:: Provided information

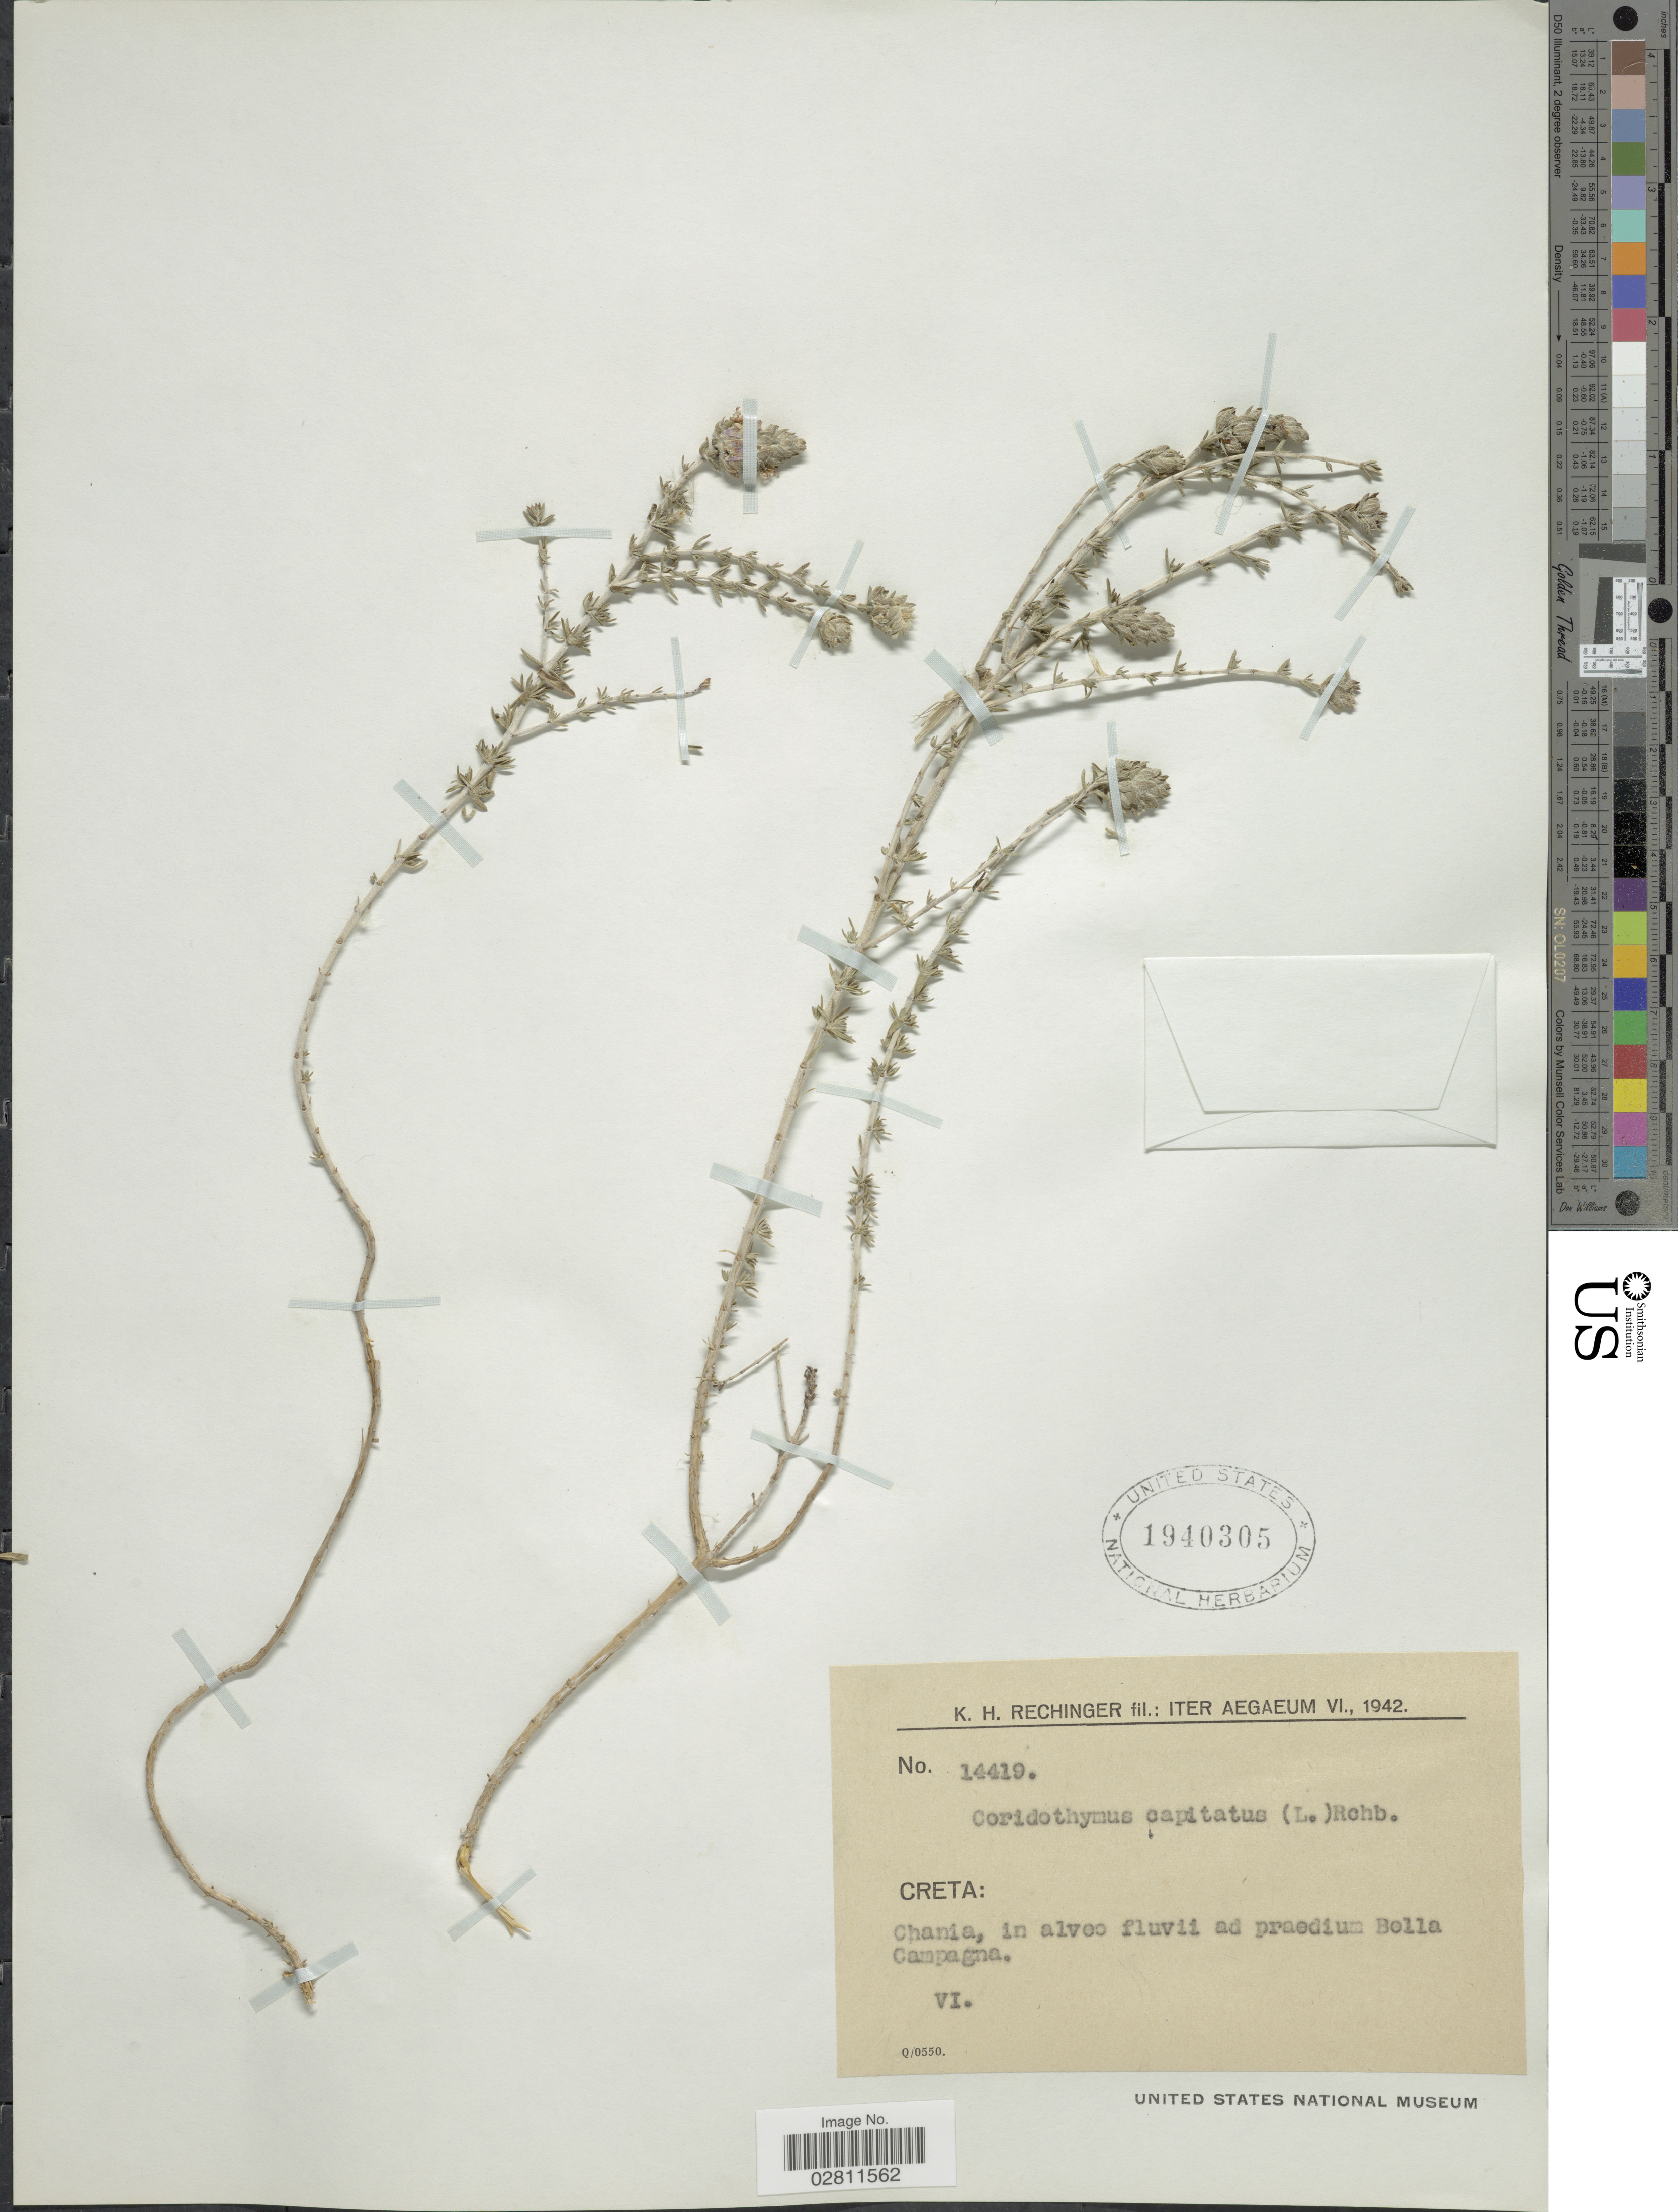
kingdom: Plantae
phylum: Tracheophyta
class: Magnoliopsida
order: Lamiales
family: Lamiaceae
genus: Thymbra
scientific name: Thymbra capitata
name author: (L.) Cav.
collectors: K. H. Rechinger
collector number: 14419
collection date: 1942-06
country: Greece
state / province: Crete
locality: Iter Aegaeum. Creta: Chania, in alveo fluvii ad praedium Bella Campagna.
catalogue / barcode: US 1940305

::::

Exercise goal
Return the lines from the beginning of the items through the line containing "locality: Iter Aegaeum.", both inclusive, reproducing each precisely and omitting the pictures.

The output
kingdom: Plantae
phylum: Tracheophyta
class: Magnoliopsida
order: Lamiales
family: Lamiaceae
genus: Thymbra
scientific name: Thymbra capitata
name author: (L.) Cav.
collectors: K. H. Rechinger
collector number: 14419
collection date: 1942-06
country: Greece
state / province: Crete
locality: Iter Aegaeum. Creta: Chania, in alveo fluvii ad praedium Bella Campagna.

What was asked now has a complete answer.